** Work instructions **
Could you output all of the records below exactly as they appear?

** Raw data **
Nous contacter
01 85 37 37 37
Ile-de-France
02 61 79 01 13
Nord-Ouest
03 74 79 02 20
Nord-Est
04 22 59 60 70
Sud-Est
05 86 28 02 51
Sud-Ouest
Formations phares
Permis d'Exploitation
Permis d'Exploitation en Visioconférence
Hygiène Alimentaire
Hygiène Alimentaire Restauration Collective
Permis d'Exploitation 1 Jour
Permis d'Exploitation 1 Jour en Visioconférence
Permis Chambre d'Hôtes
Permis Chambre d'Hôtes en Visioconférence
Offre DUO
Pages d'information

** Result of the exercise **
Nous contacter
01 85 37 37 37
Ile-de-France
02 61 79 01 13
Nord-Ouest
03 74 79 02 20
Nord-Est
04 22 59 60 70
Sud-Est
05 86 28 02 51
Sud-Ouest
Formations phares
Permis d'Exploitation
Permis d'Exploitation en Visioconférence
Hygiène Alimentaire
Hygiène Alimentaire Restauration Collective
Permis d'Exploitation 1 Jour
Permis d'Exploitation 1 Jour en Visioconférence
Permis Chambre d'Hôtes
Permis Chambre d'Hôtes en Visioconférence
Offre DUO
Pages d'information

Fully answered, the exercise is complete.